▸ What is required
Apart from the pictures, every entry should be reproduced exactly.

▸ Material provided
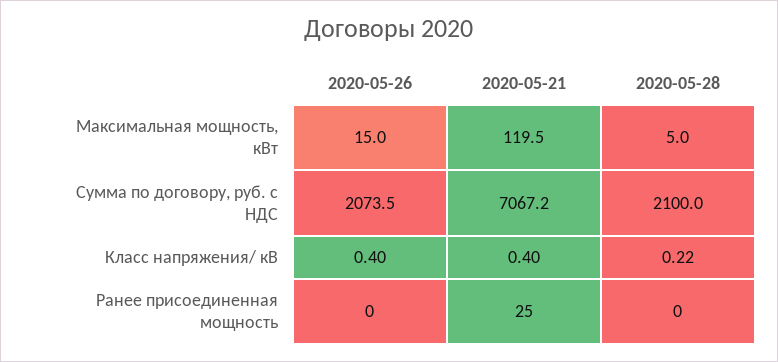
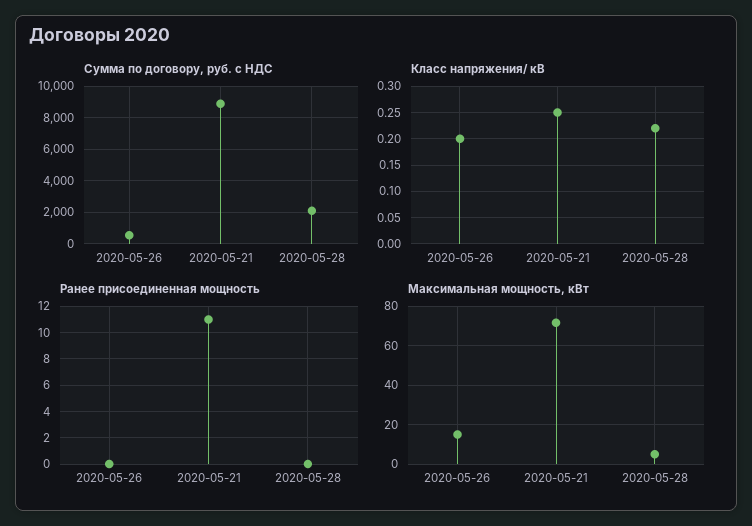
  {
    "Максимальная мощность, кВт": {
      "2020-05-26": 15,
-     "2020-05-21": 119.5,
+     "2020-05-21": 70,
      "2020-05-28": 5
    },
    "Сумма по договору, руб. с НДС": {
-     "2020-05-26": 2073.5,
+     "2020-05-26": 500,
-     "2020-05-21": 7067.2,
+     "2020-05-21": 9000,
      "2020-05-28": 2100
    },
    "Класс напряжения/ кВ": {
-     "2020-05-26": 0.4,
+     "2020-05-26": 0.2,
-     "2020-05-21": 0.4,
+     "2020-05-21": 0.25,
      "2020-05-28": 0.22
    },
    "Ранее присоединенная мощность": {
      "2020-05-26": 0,
-     "2020-05-21": 25,
+     "2020-05-21": 11,
      "2020-05-28": 0
    }
  }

▸ Answer space
  {
    "Максимальная мощность, кВт": {
      "2020-05-26": 15,
-     "2020-05-21": 119.5,
+     "2020-05-21": 70,
      "2020-05-28": 5
    },
    "Сумма по договору, руб. с НДС": {
-     "2020-05-26": 2073.5,
+     "2020-05-26": 500,
-     "2020-05-21": 7067.2,
+     "2020-05-21": 9000,
      "2020-05-28": 2100
    },
    "Класс напряжения/ кВ": {
-     "2020-05-26": 0.4,
+     "2020-05-26": 0.2,
-     "2020-05-21": 0.4,
+     "2020-05-21": 0.25,
      "2020-05-28": 0.22
    },
    "Ранее присоединенная мощность": {
      "2020-05-26": 0,
-     "2020-05-21": 25,
+     "2020-05-21": 11,
      "2020-05-28": 0
    }
  }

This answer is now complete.